Segment Start: TEXT BLOCK
Now that we know there was only one cup used when Jesus established His memorial, let us see if there is any significance placed on the cup by our Lord.
The Cup Is The New Testament
Brother Roberts would like for me to believe the bible states: "'this cup is my blood', and because we know the container is not his blood but the fruit of the vine is; so that is what Jesus called a cup." I admit this would change things if it was true but that is the problem. Christ did not say "this cup is my blood." What Jesus did say can be found in Luke 22:20 "This cup is the new testament in my blood" (1 Cor 11:25). I am sure you would agree the New Testament is not Christ's blood so the only conclusion that can be drawn is Christ's blood is not the cup because: "cup is the new testament in my blood." But what does "cup" really mean? Thayer's Greek-English Lexicon pg 533 states, "a cup, a drinking vessel." Now I ask you, what was this wine in? Maybe a bottle or bucket? No, it was in a cup as we all can read, and the cup represents the New Testament.
Can One Drink A Cup?
Let us turn our attention to Matt 26:27 "And he took the cup, and gave thanks, and gave it to them, saying, Drink ye all of it." Many would probably say to me about this verse, "you can't drink a container. Therefore, 'cup' cannot mean a container. Scripture says; 'drink this cup' and 'drink of that cup' and we couldn't follow this command if cup means a container." Brother Roberts, does this pretty much sum up your position? Let me show you a biblical example of where a "cup" is mentioned and meant.
Segment End: TEXT BLOCK
Segment Start: DATA UNDER STUDY
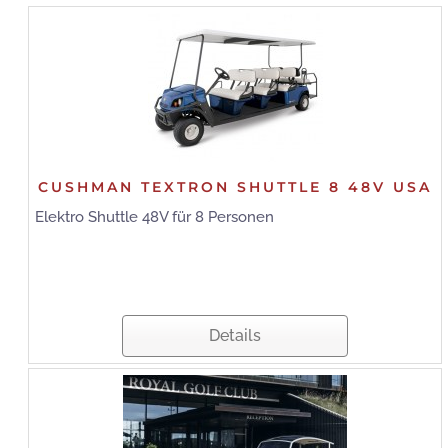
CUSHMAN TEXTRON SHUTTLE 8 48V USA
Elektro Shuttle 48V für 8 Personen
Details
Segment End: DATA UNDER STUDY
Segment Start: DATA UNDER STUDY

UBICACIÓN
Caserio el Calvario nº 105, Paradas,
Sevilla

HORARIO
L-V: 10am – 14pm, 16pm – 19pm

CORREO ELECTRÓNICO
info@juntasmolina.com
Segment End: DATA UNDER STUDY
TASK GOAL ::
Reproduce the text about the cup, from "Can One Drink" up to and including "mentioned and meant.".

WRITTEN ANSWER ::
Can One Drink A Cup?
Let us turn our attention to Matt 26:27 "And he took the cup, and gave thanks, and gave it to them, saying, Drink ye all of it." Many would probably say to me about this verse, "you can't drink a container. Therefore, 'cup' cannot mean a container. Scripture says; 'drink this cup' and 'drink of that cup' and we couldn't follow this command if cup means a container." Brother Roberts, does this pretty much sum up your position? Let me show you a biblical example of where a "cup" is mentioned and meant.